A recent comprehensive overview on FTC is presented in [39] which classifies FTC strategies as Passive Fault Tolerant Control (PFTC), reconfigurable or Active Fault Tolerant Control (AFTC) which makes use of the information from the Fault Detection and Diagnosis (FDD) during operation of the FTC system (FTCS). Safety, reliability and reconfigurability analysis are also included in the paper to make a link for the currently individual research works between control engineering and safety engineering. Some key points in FTCS were also summarized in an early review paper [40] for summarizing control design methods developed up to 1997. Zhang [41] summarized a fault modeling method in FTCS for three different situations on sensor faults, actuator faults, and system dynamic faults. Fekih et al [42] presented a passive fault-tolerant control methodology using sliding surface and Lyapunov function to eliminate the pre-specified faults for the model of an F-18 aircraft. The results show that the design is effective.
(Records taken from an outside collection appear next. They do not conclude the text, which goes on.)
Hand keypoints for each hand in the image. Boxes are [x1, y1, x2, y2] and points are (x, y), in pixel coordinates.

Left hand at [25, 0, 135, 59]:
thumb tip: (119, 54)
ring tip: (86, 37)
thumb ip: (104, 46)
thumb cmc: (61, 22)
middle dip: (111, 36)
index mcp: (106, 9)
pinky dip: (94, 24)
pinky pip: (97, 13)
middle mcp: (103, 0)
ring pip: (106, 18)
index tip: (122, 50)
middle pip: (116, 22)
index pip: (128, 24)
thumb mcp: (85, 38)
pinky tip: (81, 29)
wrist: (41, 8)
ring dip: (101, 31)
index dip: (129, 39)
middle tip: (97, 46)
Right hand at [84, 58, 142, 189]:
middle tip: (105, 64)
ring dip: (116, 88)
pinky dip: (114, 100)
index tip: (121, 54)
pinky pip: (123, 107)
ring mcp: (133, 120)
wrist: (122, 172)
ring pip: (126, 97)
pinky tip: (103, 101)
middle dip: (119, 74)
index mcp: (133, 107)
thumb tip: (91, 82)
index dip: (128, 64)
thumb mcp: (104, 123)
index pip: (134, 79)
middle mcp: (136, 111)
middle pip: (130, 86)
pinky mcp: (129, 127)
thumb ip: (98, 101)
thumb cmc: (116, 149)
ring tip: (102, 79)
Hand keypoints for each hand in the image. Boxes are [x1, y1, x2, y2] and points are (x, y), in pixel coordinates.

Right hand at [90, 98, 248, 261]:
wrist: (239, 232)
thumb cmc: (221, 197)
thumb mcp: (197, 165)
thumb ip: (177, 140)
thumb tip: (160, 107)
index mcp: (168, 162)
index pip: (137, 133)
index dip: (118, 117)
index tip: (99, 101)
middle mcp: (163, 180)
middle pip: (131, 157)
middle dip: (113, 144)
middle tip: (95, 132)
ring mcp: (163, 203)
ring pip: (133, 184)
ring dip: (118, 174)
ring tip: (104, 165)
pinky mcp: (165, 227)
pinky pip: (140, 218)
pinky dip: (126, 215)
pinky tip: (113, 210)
Reference [43] presented an integrated design procedure for fault detection, diagnosis, and reconfigurable control. A two-stage adaptive Kalman filter is used in fault detection and diagnosis scheme. The reconfigurable feedback and feedforward controllers are developed in details as well. Milhim et al [44] designed a gain scheduling based PID controller for FTC of a quadrotor UAV under simulation environment.
Thesis Contribution and Organization
In this thesis, the first goal is to design and implement three nonlinear controllers based on three different strategies: feedback linearization, sliding mode, and backstepping controls, and to test and evaluate the three algorithms in the real Qball-X4 quadrotor UAV test-bed available at Concordia University. The second goal is to develop and test a passive fault-tolerant control and an active fault-tolerant control strategy based on the developed sliding mode control technique for handling actuator faults and propeller damages in the UAV test-bed. To achieve the above goals, all these controllers are investigated and developed in details. Simulations are used to test if all the theoretically designed controllers function properly under different conditions, and experiments are the final proof of how they behave. Hence, each controller will be focused on practical usage, which means unnecessary assumptions will have to be reduced to the minimum in order to have a more realistic situation. Before experimental implementation of the controllers.
Summary
This chapter has reviewed the works that have been done on quadrotor using FLC, SMC, BSC or FTCS. All the studies have shown these three controllers are effective and
have good control performance. However, most of them are achieved in simulation environment, lack of practical proof on how well the controllers can behave in reality. Therefore, this thesis will redesign all theses controllers, FLC, SMC, BSC, and FTCS to control the quadrotor, Qball, and also implement the controllers in real environment to show the effectiveness of the control systems in practise as the final goal.